* _INSTRUCTIONS_:
a) List the three temporal concepts that the abstract on migrant families uses to frame its analysis of care.
b) According to the abstract on migrant families, in what year was the research on Indonesian and Filipino rural households conducted?

* _PAGE EXCERPT_:
# # #
Lam, T., Yeoh, B. S. A., Somaiah, B. C., & Acedera, K. F. (2020). Doing family in “times of migration”: Care temporalities and gender politics in Southeast Asia. Annals of the American Association of Geographers, 1-17. doi:10.1080/24694452.2020.1723397.


Cite as: https://hdl.handle.net/21.11116/0000-0006-F06C-2
Abstract
The prevailing labor migration regime in Asia is underpinned by rotating-door principles of enforced transience, where low-wage migrant labor gains admission into host nation-states based on short-term, time- limited contracts and where family reunification and permanent settlement at destination are explicitly prohibited. In this context, we ask how migrant-sending families in Southeast Asian “source” countries— Indonesia and the Philippines—sustain family life in the long-term absence of one or both parents (often mothers). Through temporal concepts of rhythm, rupture, and reversal, we focus on how temporal modalities of care for left-behind children intersect with gendered power geometries in animating transnational family politics around care. First, by paying heed to the structuring effects of rhythm on social life, we show how routinized care rhythms built around mothers as caregivers have a normalizing and naturalizing effect on the conduct of social life and commonplace understanding of family well-being. Second, we explore the potential rupture to care rhythms triggered by the migration of mothers turned breadwinners and the extent to which gendered care regimes are either conserved, reconstituted, or disrupted in everyday patterns and practices of care. Third, we examine the circumstances under which gender role reversal becomes enduring, gains legitimacy among a range of poly care rhythms, or is quickly undone with the return migration of mothers in homecoming. The analysis is based primarily on research on Indonesian and Filipino rural households conducted in 2017 using paired life story interviews with children and their parental or nonparental adult caregivers.
# # #
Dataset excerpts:
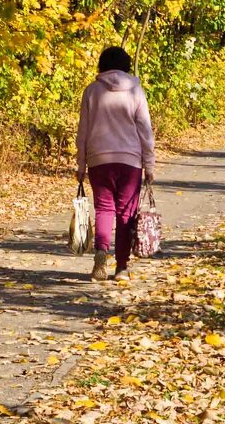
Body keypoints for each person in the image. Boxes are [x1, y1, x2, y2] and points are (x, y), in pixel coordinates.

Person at [75, 46, 156, 282]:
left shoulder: (91, 91)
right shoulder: (135, 90)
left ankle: (101, 252)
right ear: (126, 65)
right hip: (130, 161)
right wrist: (149, 164)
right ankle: (121, 267)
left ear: (102, 65)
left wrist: (81, 164)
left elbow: (83, 131)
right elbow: (145, 130)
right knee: (125, 214)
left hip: (99, 159)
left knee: (104, 208)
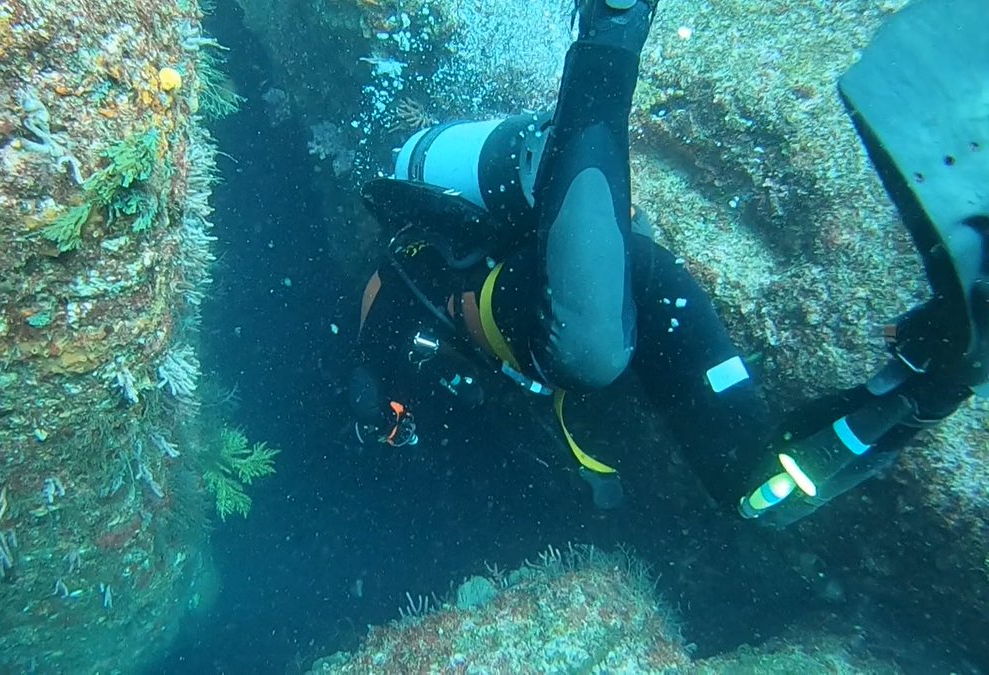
# # #
* _NUMBERED ANSWERS_:
a) Rhythm, rupture, and reversal.

b) 2017.